Work instruction: An exact copy of all the data, minus the images, is required.

··· Available data

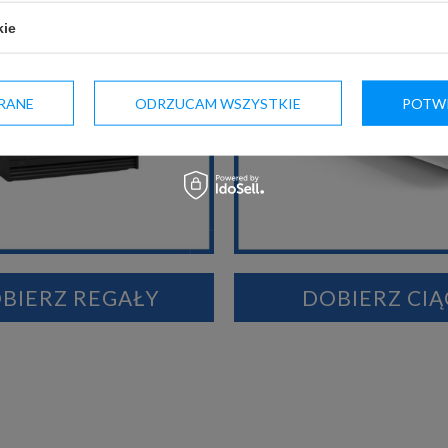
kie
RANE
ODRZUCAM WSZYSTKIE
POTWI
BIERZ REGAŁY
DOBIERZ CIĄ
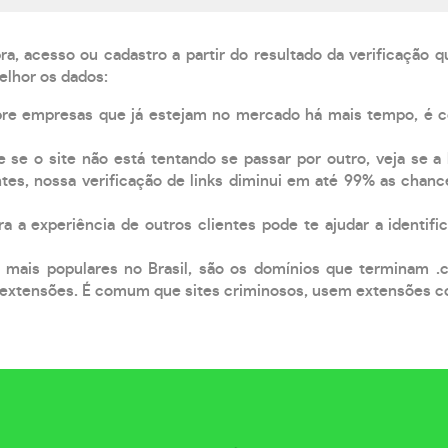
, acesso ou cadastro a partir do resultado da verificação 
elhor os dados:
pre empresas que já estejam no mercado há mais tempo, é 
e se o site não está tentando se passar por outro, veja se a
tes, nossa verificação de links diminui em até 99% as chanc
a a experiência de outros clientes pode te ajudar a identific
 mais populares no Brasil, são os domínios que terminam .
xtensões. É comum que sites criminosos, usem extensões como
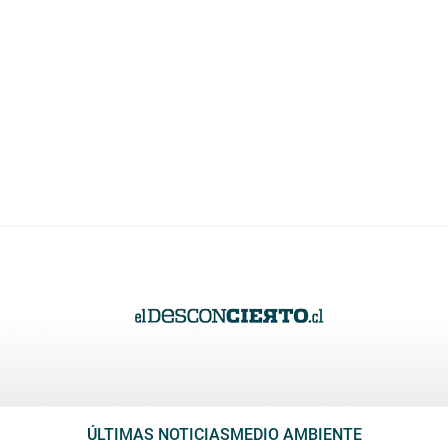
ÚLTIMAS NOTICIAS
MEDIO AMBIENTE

······

Answer to this task:
kie
RANE
ODRZUCAM WSZYSTKIE
POTWI
BIERZ REGAŁY
DOBIERZ CIĄ
, acesso ou cadastro a partir do resultado da verificação 
elhor os dados:
pre empresas que já estejam no mercado há mais tempo, é 
e se o site não está tentando se passar por outro, veja se a
tes, nossa verificação de links diminui em até 99% as chanc
a a experiência de outros clientes pode te ajudar a identific
 mais populares no Brasil, são os domínios que terminam .
xtensões. É comum que sites criminosos, usem extensões como
ÚLTIMAS NOTICIAS
MEDIO AMBIENTE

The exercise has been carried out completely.